▶ _Source_:
Hi,
Another question concernant i.segment's details:
IIUC, the threshold used in region-growing is normalized using a common denominator defined by:
divisor = globals->nrows + globals->ncols;
(BTW, why '+', not '*' ?)
Row and column numbers come from
globals->nrows = Rast_window_rows();
globals->ncols = Rast_window_cols();
The threshold is then adjusted to take into account object size, i.e. to favor merging of smaller regions compared to merging of larger regions:
adjthresh = pow(alpha2, 1. + (double) smaller / divisor);
It is this adjusted threshold that is used to decide whether to merge regions or not, depending on whether their similarity is smaller than this adjusted threshold or not.:
if (compare_double(Ri_similarity, adjthresh) == -1)
Ri_similarity is normalized by
val /= globals->max_diff;
where globals->max_diff is defined as the difference between max anf min values in the input file, as obtained by
Rast_get_fp_range_min_max(&(fp_range[n]), &min[n], &max[n]);
I hope that I've understood all of this correctly.
Now my question:
Are nrows and ncols region-dependent, i.e. will the divisor in the calculation of the adjusted vary depending on the region I defined ?
And max->diff do I understand correctly that Rast_get_fp_range_min_max() is region-independent, i.e. that if I take different regions of the same image, I will always get the same max_diff ?
If this is correct, does this mean the region size might determine whether some objects (or pixels) are merged or not ?
This would put into question the determination of a good threshold by testing on small regions as the same threshold might not have the same effect in larger regions, or ?

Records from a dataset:
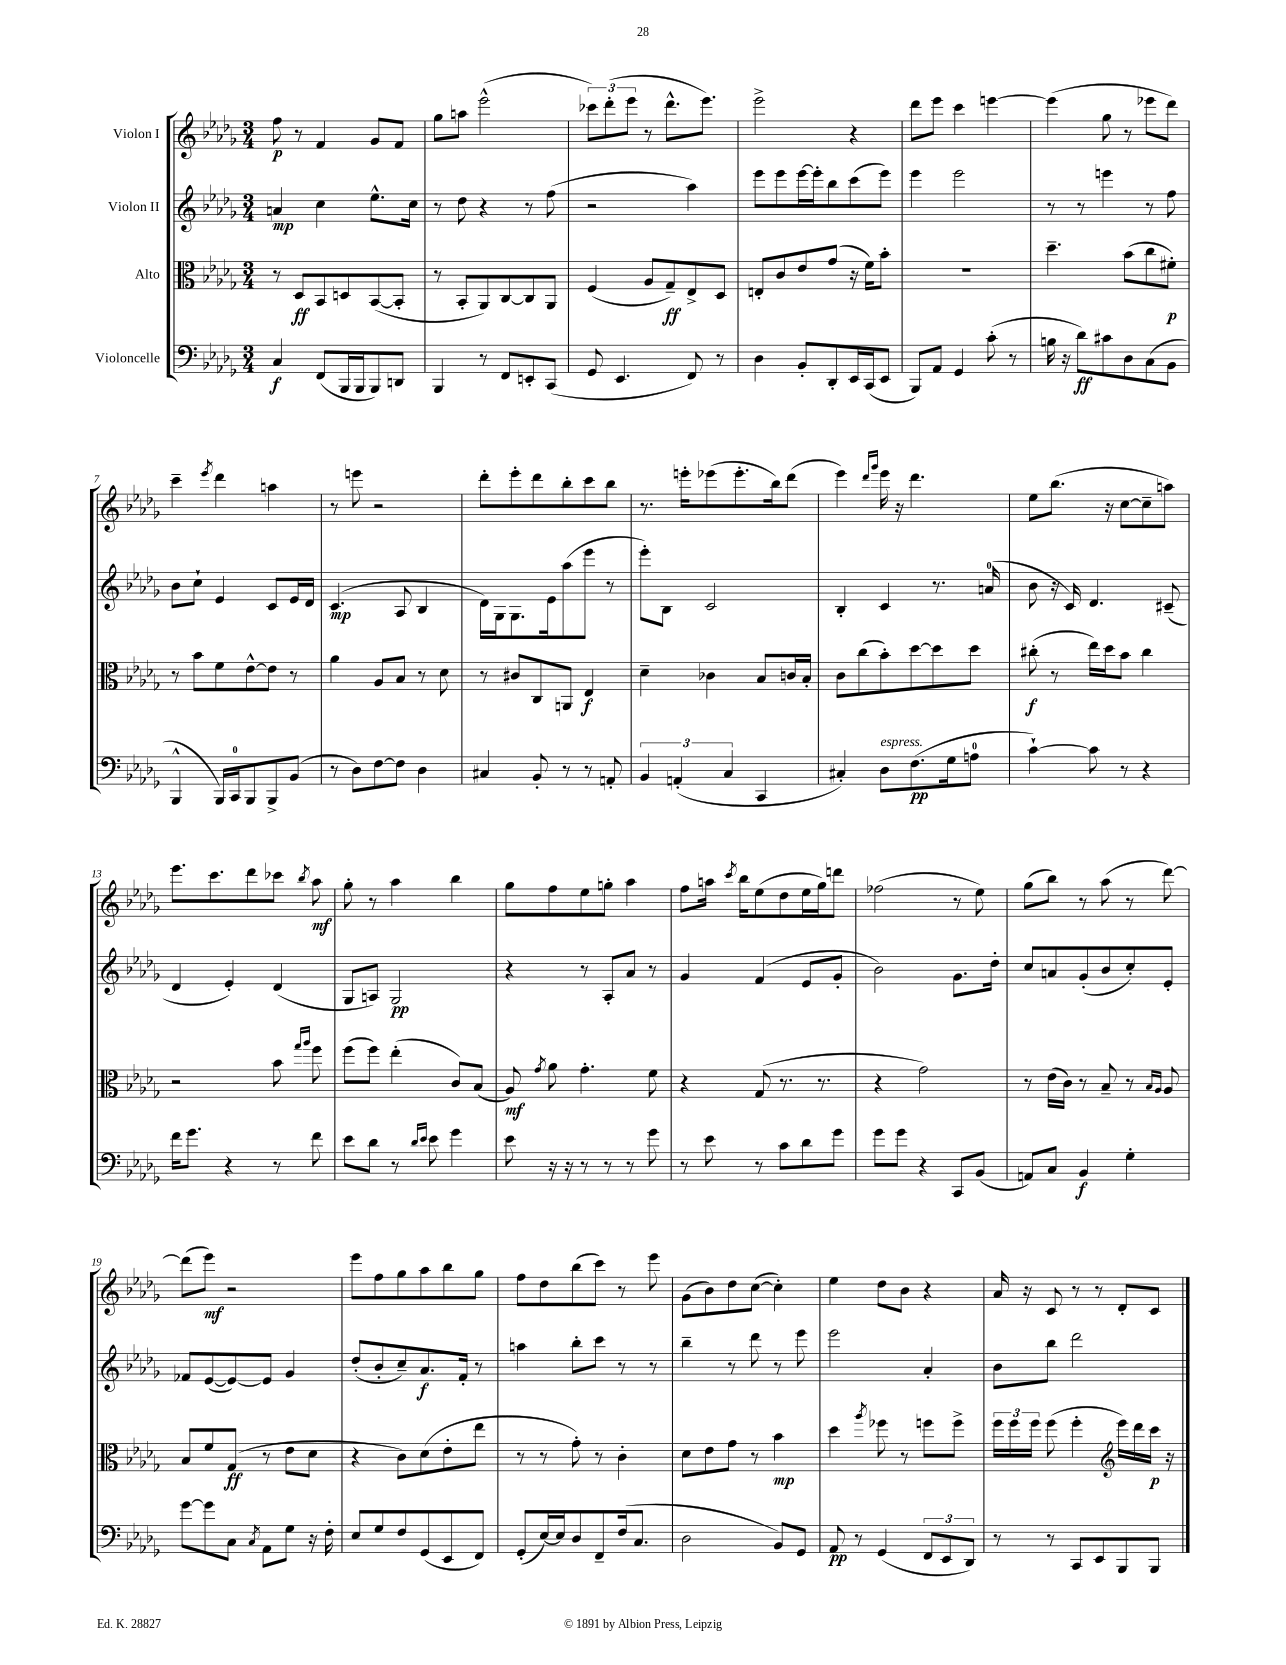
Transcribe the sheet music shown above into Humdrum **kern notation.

**kern	**kern	**kern	**kern
*staff4	*staff3	*staff2	*staff1
*clefF4	*clefC3	*clefG2	*clefG2
*k[b-e-a-d-g-]	*k[b-e-a-d-g-]	*k[b-e-a-d-g-]	*k[b-e-a-d-g-]
*M3/4	*M3/4	*M3/4	*M3/4
4C/	8r	4a/	8ff\
.	8D-/L	.	8r
(8FF/L	8BB-/	4cc\	4f/
16BBB-/L	8D/	.	.
16BBB-/J	.	.	.
8BBB-/)	([8BB-/	8.ee-^^\L	8g-/L
8DD/J	8BB-'/]J	.	8f/J
.	.	16cc\Jk	.
=	=	=	=
4BBB-/	8r	8r	8gg-\L
.	8BB-'/L	8dd-\	8aa\J
8r	8AA-/)	4r	(2eee-^^\
8FF/L	[8C/	.	.
8EE'/	8C/]	8r	.
(8CC/J	8AA-/J	(8ff\	.
=	=	=	=
8GG-/	(4F/	2r	12ccc-\L)
.	.	.	(12ddd-'\
4.EE-/	.	.	.
.	.	.	12eee-\J
.	8A-/L	.	8r
.	8G-~/)	.	8.ddd-^^\L
8FF/)	8E-^/	4aa-\)	.
.	.	.	8.eee-\J)
8r	8D-/J	.	.
=	=	=	=
4D-\	8E'/L	8eee-\L	2eee-^\
.	8c/	8eee-\	.
8BB-'/L	8e-/	[16eee-\L	.
.	.	16eee-'\]J	.
8DD-'/	(8g-/J	8bb-\	.
16EE-/L	16r	(8ccc\	4r
(16CC/J	16f\LK)	.	.
8EE-/J	8b-'\J	8eee-\J)	.
=	=	=	=
8BBB-/L)	2.r	4eee-\	8ddd-\L
8AA-/J	.	.	8eee-\J
4GG-/	.	2eee-\	4ccc\
(8c'\	.	.	[4eee\
8r	.	.	.
=	=	=	=
16B\	4.dd-~\	8r	(4eee\]
16r	.	.	.
8d-\L)	.	8r	.
8c#\	.	4eee\	8gg-\
8D-\	(8b-\L	.	8r
(8C\	8cc\	8r	8eee-\L
8BB-\J	8f#'\J)	8ff\	8ddd-\J)
=	=	=	=
4BBB-^^/	8r	8b-\L	4ccc~\
.	8b-\L	8cc`\J	.
.	.	.	8qeee-/
16BBB-/LL)	8f\	4e-/	4ddd-\
16CC/J	.	.	.
8BBB-/	[8e-^^\	.	.
8BBB-^/	8e-\]J	8c/L	4aa\
(8BB-/J	8r	16e-/L	.
.	.	16d-/JJ	.
=	=	=	=
8r	4a-\	(4.c/	8r
8D-\L)	.	.	8eee\
[8F\	8A-/L	.	2r
8F\]J	8B-/J	8A-/	.
4D-\	8r	4B-/	.
.	8d-\	.	.
=	=	=	=
4C#/	8r	16d-\LL)	8ddd-'\L
.	.	16G-\J	.
.	8c#/L	8.G-\	8eee-'\
8BB-'/	8C/	.	8ddd-\
.	.	16e-\k	.
8r	8AA/J	(8aa-\	8bb-'\
8r	4E-/	8eee-\J	8ccc\
8AA'/	.	8r	8bb-\J
=	=	=	=
6BB-/	4d-~\	8eee-'\L)	8.r
.	.	8B-\J	.
(6AA'/	.	.	.
.	.	.	16eee'\LK
.	4c-\	2c/	(8eee-\
6C/	.	.	.
.	.	.	8.eee-'\
4CC/	8B-/L	.	.
.	.	.	16bb-\k)
.	16c/L	.	(8ddd-\J
.	16B-'/JJ	.	.
=	=	=	=
4C#'/)	8c\L	4B-'/	4eee-\)
.	(8cc\	.	.
.	.	.	16qqddd-/LL
.	.	.	16qqggg-/JJ
8D-\L	8b-'\)	4c/	16eee-\
.	.	.	16r
(8.F\	[8dd-\	.	4.ddd-\
.	8dd-\]	8.r	.
16G-\k	.	.	.
8A\J	8dd-\J	.	.
.	.	(16a/	.
=	=	=	=
[4c`\)	(8cc#'\	8b-\	8ee-\L
.	8r	16r	(8.bb-\J
.	.	16c/)	.
8c\]	16ee-\LL)	4.d-/	.
.	16dd-\J	.	16r
8r	8b-\J	.	[8cc\L
4r	4cc#\	.	8cc~\]
.	.	(8c#~/	8aa\J)
=	=	=	=
16f\LK	2r	4d-/	8.eee-\L
8.g-\J	.	.	.
.	.	.	8.ccc\
4r	.	4e-'/)	.
.	.	.	8ddd-\
8r	8b-\	(4d-/	8ccc-\J
.	16qqgg-/LL	.	.
.	16qqaa-/JJ	.	8qbb-/
8f\	8ff\	.	8aa-\
=	=	=	=
8e-\L	(8ff\L	8G-/L	8gg-'\
8d-\J	8ff\J)	8A/J)	8r
8r	(4ee-'\	2G-/	4aa-\
16qqd-/LL	.	.	.
16qqe-/JJ	.	.	.
8e-\	.	.	.
4g-\	8c/L)	.	4bb-\
.	(8B-/J	.	.
=	=	=	=
8e-\	8A-/)	4r	8gg-\L
.	8qg-/	.	.
16r	8a-\	.	8ff\
16r	.	.	.
8r	4.g-'\	8r	8ee-\
8r	.	8A-'/L	8gg'\J
8r	.	8a-/J	4aa-\
8g-\	8f\	8r	.
=	=	=	=
8r	4r	4g-/	8ff\L
8e-\	.	.	16aa\Jk
.	.	.	8qccc/
.	.	.	16bb-\LK
8r	(8G-/	(4f/	(8ee-\
8c\L	8.r	.	8dd-\
8d-\	.	8e-/L	16ee-\L
.	8.r	.	16gg-\J)
8g-\J	.	8g-'/J	8ddd\J
=	=	=	=
8g-\L	4r	2b-\)	(2ff-\
8g-\J	.	.	.
4r	2g-\)	.	.
8CC/L	.	8.g-\L	8r
(8BB-/J	.	.	8ee-\)
.	.	16dd-'\Jk	.
=	=	=	=
8AA/L)	8r	8cc/L	(8gg-\L
8C/J	(16e-\LL	8a/	8bb-\J)
.	16c\JJ)	.	.
4BB-/	8r	(8g-'/	8r
.	8B-~/	8b-/	(8aa-\
4G-'\	8r	8cc'/)	8r
.	16qqB-/LL	.	.
.	16qqA-/JJ	.	.
.	8A-/	8e-'/J	[8ddd-\)
=	=	=	=
[8g-\L	8B-/L	8f-/L	(8ddd-\]L
8g-\]	8f/	([8e-/	8eee-\J)
8C\J	(8G-/J	8e-/_)	2r
8qC/	.	.	.
8AA-\L	8r	8e-/]J	.
8G-\J	8e-\L	4g-/	.
16r	8d-\J	.	.
16F'\	.	.	.
=	=	=	=
8E-/L	4r	(8dd-'/L	8eee-\L
8G-/	.	8b-'/	8ff\
8F/	8c\L)	8cc~/)	8gg-\
(8GG-/	(8d-\	8.a-/	8aa-\
8EE-/	8e-'\	.	8bb-\
.	.	16f'/Jk	.
8FF/J)	8ee-\J	8r	8gg-\J
=	=	=	=
(8GG-'/L	8r	4aa\	8ff\L
[16E-/L)	8r	.	8dd-\
16E-/]J	.	.	.
8D-/	8g-'\)	8bb-'\L	(8bb-\
8FF~/	8r	8ccc\J	8ccc\J)
(16F/k	4c'\	8r	8r
8.C/J	.	.	.
.	.	8r	8eee-\
=	=	=	=
2D-\	8d-\L	4bb-~\	(8g-\L
.	8e-\	.	8b-\)
.	8g-\J	8r	8dd-\
.	8r	8ddd-\	([8cc\J
8BB-/L)	4b-\	8r	4cc'\])
8GG-/J	.	8eee-\	.
=	=	=	=
8AA-/	4dd-\	2eee-\	4ee-\
8r	.	.	.
.	8qaa-/	.	.
(4GG-/	8ff-\	.	8dd-\L
.	8r	.	8b-\J
12FF/L	8ff\L	4a-'/	4r
12EE-/	.	.	.
.	8ff^\J	.	.
12DD-/J)	.	.	.
=	=	=	=
8r	24ff\LL	8b-\L	16a-/
.	24ff\	.	.
.	.	.	16r
.	24ff\JJ	.	.
8r	(8ff\	8bb-\J	8c/
8CC/L	4ff'\	2ddd-\	8r
8EE-/	.	.	8r
*	*clefG2	*	*
8BBB-/	16eee-\LL)	.	8d-'/L
.	16ddd-\	.	.
8BBB-/J	16ccc\JJ	.	8c/J
.	16r	.	.
==	==	==	==
*-	*-	*-	*-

▶ _What you will do_:
(a) In the message about i.segment's region-growing threshold, how is the divisor defined?
(b) Repeat, word for word, the part of the i.segment message that opens with the words containing "Row and column" and closes with "adjthresh) == -1)".

▶ _Results_:
(a) It is the sum of the number of rows and columns: divisor = globals->nrows + globals->ncols.

(b)
Row and column numbers come from
globals->nrows = Rast_window_rows();
globals->ncols = Rast_window_cols();
The threshold is then adjusted to take into account object size, i.e. to favor merging of smaller regions compared to merging of larger regions:
adjthresh = pow(alpha2, 1. + (double) smaller / divisor);
It is this adjusted threshold that is used to decide whether to merge regions or not, depending on whether their similarity is smaller than this adjusted threshold or not.:
if (compare_double(Ri_similarity, adjthresh) == -1)